From the entries below, return exactly the lines beginning at the one that contains "the optical axis." and ending at the one that contains "1144 628 15.84", both of them included, and only those lines.
======== Information supplied
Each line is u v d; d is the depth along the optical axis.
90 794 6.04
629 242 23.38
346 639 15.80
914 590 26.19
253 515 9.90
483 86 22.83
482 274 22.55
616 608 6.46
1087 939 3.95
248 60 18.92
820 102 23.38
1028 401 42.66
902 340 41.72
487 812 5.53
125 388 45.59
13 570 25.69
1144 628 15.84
================
======== Information supplied
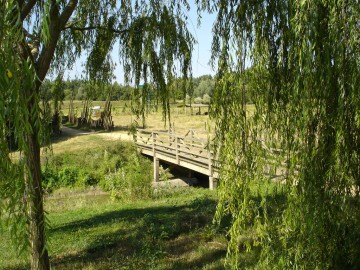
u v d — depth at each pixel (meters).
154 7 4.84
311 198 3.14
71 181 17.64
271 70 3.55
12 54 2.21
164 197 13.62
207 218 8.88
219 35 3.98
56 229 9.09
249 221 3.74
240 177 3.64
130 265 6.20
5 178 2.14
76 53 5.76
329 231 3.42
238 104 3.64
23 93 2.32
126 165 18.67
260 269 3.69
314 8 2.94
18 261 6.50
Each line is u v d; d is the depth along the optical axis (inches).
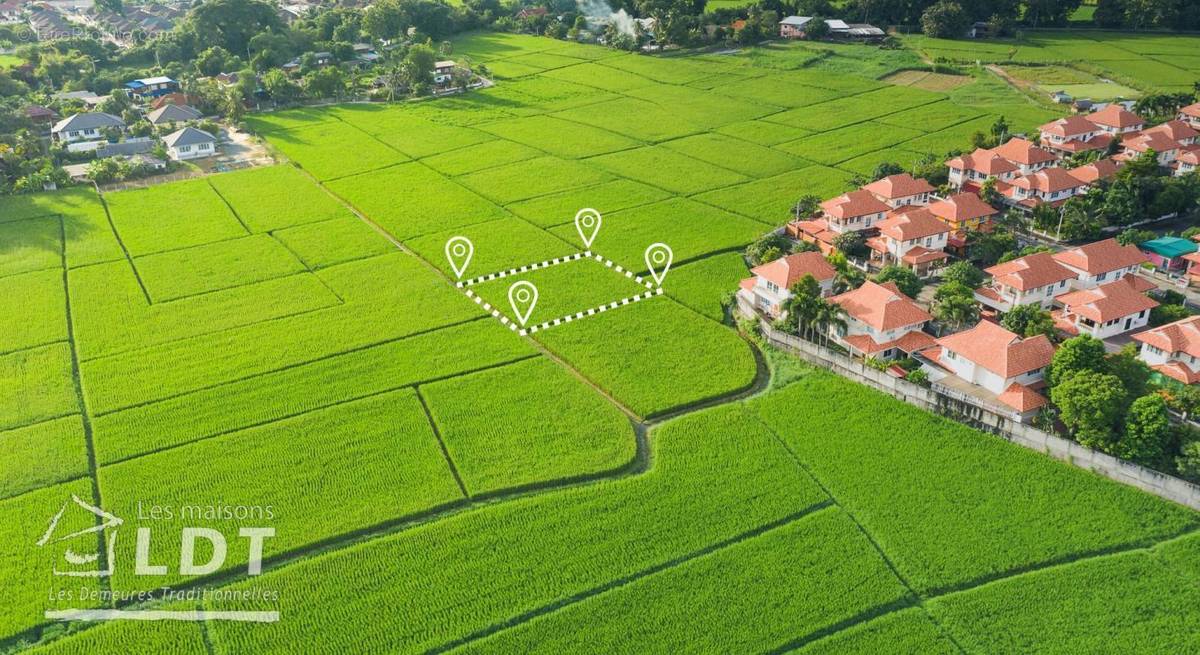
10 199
================
Exercise output:
Each line is u v d; d is the depth along the optical axis.
90 794 6.04
629 242 23.38
346 639 15.80
914 590 26.19
253 515 9.90
483 86 22.83
482 274 22.55
616 608 6.46
1087 939 3.95
248 60 18.92
820 102 23.38
1028 401 42.66
902 340 41.72
487 812 5.53
125 388 45.59
13 570 25.69
1144 628 15.84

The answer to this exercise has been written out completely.